Several community members say the school's administration never gave any warning that it was in danger of closing, and have expressed anger that they weren't given the chance to try to help keep the 115-year-old Catholic school alive.

"The alumni, parents, and students were never informed or given any inclination that the school was in trouble," said Cabrini alum Yaharia Alonzo, class of 1994. "We are all just very confused and upset."

Cabrini sophomore Aaliyah Balcacer said officials broke the news to students during an assembly Tuesday.

"I thought it was going to be about the school dance," said Balcacer, 15. "Teachers were crying."

The school blamed declining enrollment figures for the shutdown in a letter published on Cabrini's website Tuesday. School spokesman Paul Snatchko painted a grim picture Wednesday, noting that the school needed an average of 100 students in each grade to be viable. Instead, the school's sophomore and junior classes have 75 students each, with the current freshman class sitting at just 50 students. The small class sizes would leave the school in a large operating deficit for the next several years.

"You need a critical mass of students in order to be a successful operation and for the next several years we did not have those numbers," Snatchko said.

Though school officials insist that the decision to close is final, the school's alumni aren't giving up the fight. A Facebook group dedicated to saving the school picked up more than 2,000 members Tuesday, and alumni are planning to gather signatures and are discussing holding a rally to save what they say is an integral part of Northern Manhattan.

"Cabrini is everything to me," Alonzo said. "It's a part of who I am. My happiest and my best years of my life happened at Cabrini."

"It's my second home," Balcacer said. "I really don't want to leave Cabrini."

The school's alumni base is also arguing that they should have been informed of Cabrini's dire straits, and that they could have done something to help.

"I'm sure if they sent a letter out asking for donations to keep the school going for a few months or a year, we could do that," said Alonzo, 38. "But nothing was sent out; nothing was said."

Though the school is not operated by the Archdiocese of New York, that organization posted a letter on its website expressing sadness at Cabrini's closure.
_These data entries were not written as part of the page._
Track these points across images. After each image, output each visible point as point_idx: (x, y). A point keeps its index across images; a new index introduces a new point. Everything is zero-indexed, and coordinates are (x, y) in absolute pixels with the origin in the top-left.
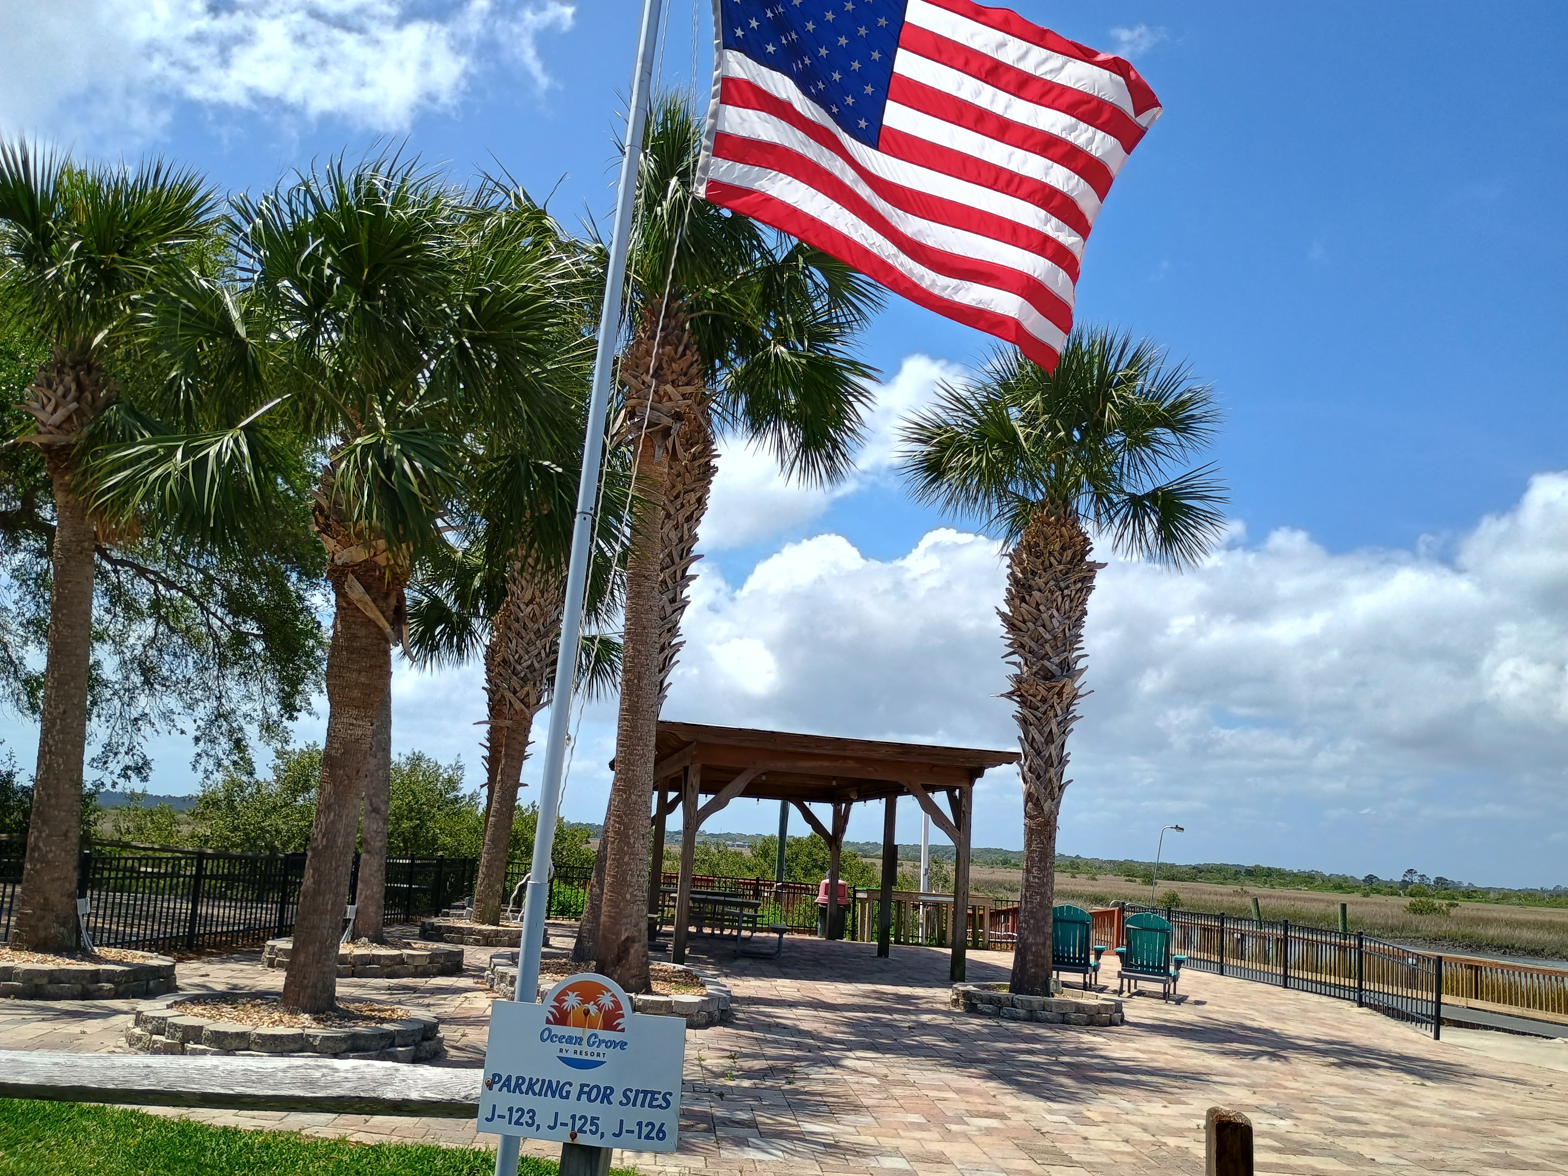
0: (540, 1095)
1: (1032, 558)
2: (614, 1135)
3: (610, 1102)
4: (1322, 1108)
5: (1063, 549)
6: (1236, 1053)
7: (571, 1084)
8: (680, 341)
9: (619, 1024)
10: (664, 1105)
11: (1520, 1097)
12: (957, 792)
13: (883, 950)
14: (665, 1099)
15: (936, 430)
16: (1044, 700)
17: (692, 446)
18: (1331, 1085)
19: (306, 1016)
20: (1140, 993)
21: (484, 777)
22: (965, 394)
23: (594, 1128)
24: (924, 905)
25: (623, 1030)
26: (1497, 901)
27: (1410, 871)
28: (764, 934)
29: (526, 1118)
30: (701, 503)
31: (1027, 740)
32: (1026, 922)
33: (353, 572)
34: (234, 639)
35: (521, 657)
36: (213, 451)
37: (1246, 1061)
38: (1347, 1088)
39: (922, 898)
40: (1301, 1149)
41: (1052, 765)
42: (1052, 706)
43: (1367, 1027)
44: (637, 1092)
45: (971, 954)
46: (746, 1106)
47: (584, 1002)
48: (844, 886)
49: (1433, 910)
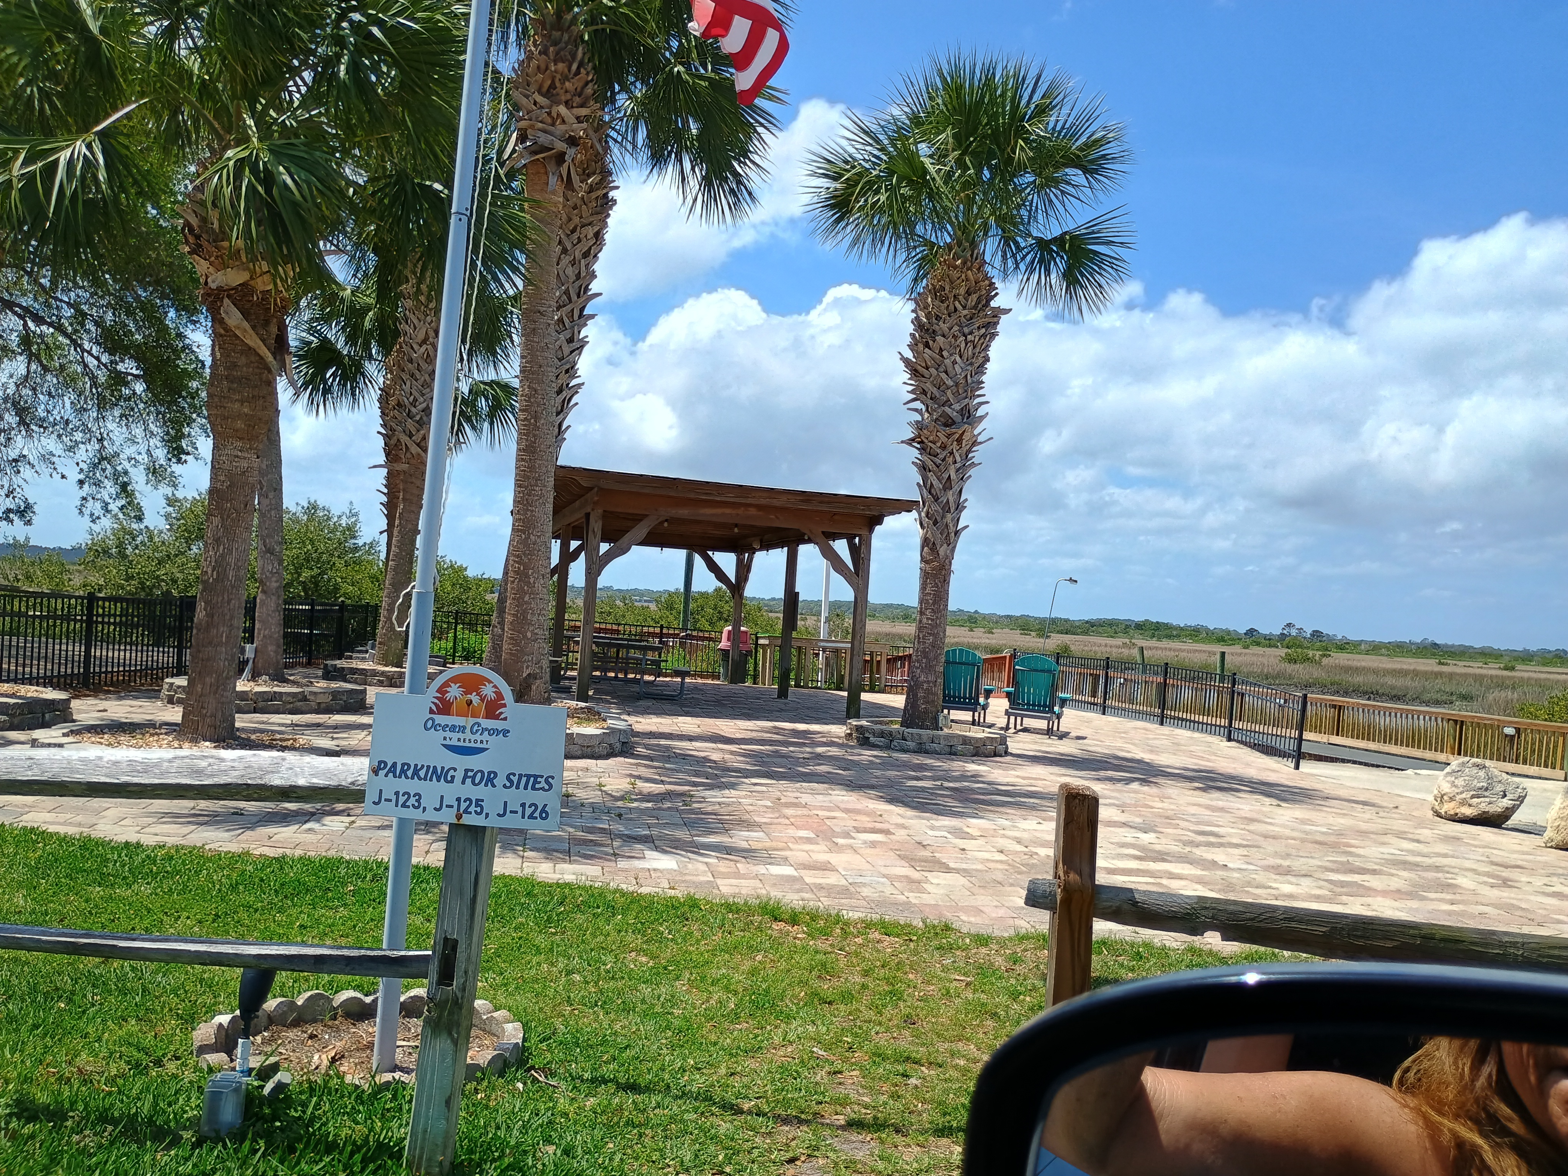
0: (425, 779)
1: (937, 303)
2: (499, 815)
3: (494, 786)
4: (1183, 824)
5: (968, 293)
6: (1110, 779)
7: (455, 770)
8: (574, 56)
9: (501, 713)
10: (547, 787)
11: (1367, 816)
12: (857, 540)
13: (783, 693)
14: (547, 781)
15: (843, 165)
16: (943, 447)
17: (589, 176)
18: (1194, 805)
19: (207, 743)
20: (1025, 730)
21: (383, 524)
22: (874, 127)
23: (478, 809)
24: (824, 651)
25: (505, 719)
26: (1367, 653)
27: (1289, 625)
28: (668, 679)
29: (412, 801)
30: (598, 237)
31: (926, 486)
32: (918, 661)
33: (229, 296)
34: (113, 378)
35: (415, 400)
36: (64, 157)
37: (1119, 786)
38: (1208, 807)
39: (822, 644)
40: (1161, 857)
41: (949, 511)
42: (952, 453)
43: (1234, 759)
44: (520, 776)
45: (865, 696)
46: (644, 824)
47: (466, 693)
48: (746, 632)
49: (1307, 659)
The Archdiocese has offered to help students transition to a new school. 

That offer won't be enough for Balcacer's mother, Arlene Fernandez, who said she and her daughter turned down two full scholarships at other city Catholic schools to accept a scholarship from Cabrini.

When Fernandez asked Cabrini about transferring the scholarship to alternate schools, she was told it might not happen.
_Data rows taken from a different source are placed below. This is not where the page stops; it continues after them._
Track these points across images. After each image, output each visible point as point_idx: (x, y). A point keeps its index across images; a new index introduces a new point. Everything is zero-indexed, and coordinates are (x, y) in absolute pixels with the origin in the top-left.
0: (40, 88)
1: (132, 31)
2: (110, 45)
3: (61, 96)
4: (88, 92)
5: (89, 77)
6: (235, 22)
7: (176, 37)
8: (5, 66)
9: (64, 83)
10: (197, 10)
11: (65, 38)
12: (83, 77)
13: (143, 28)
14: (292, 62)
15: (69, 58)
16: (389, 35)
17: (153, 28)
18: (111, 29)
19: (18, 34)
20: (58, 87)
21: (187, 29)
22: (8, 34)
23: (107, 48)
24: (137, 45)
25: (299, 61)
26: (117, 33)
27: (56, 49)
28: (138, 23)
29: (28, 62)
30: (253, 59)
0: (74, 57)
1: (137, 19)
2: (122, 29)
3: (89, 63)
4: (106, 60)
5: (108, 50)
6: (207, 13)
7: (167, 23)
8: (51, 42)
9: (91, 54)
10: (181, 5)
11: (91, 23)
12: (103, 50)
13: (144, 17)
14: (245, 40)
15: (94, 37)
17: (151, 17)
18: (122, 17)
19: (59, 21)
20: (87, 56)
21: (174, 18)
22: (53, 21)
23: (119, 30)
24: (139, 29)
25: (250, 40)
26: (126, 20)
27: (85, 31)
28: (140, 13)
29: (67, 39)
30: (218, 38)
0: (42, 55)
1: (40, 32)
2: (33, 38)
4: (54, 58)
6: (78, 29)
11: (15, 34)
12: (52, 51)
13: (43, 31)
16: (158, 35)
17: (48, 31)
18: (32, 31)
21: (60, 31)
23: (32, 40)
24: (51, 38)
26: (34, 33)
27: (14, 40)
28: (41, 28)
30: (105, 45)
"They don't know if her scholarships are still valid," said Fernandez of her daughter's situation. "They can't give me an answer. "If I had known the school was in trouble I would have gone to another school to begin with."

Students aren't the only ones left looking for answers. The Uptown Community Church has rented space for weekly meetings in Cabrini for more than five years, and church pastor Reyn Cabinte is unsure where they will go in June.

"I got about 15 emails from people yesterday," said Cabinte, who has written an open letter expressing sadness at Cabrini's closing. "Closing wasn't anything that we expected."

"We're just sad," Cabinte added. "They've always been great to us."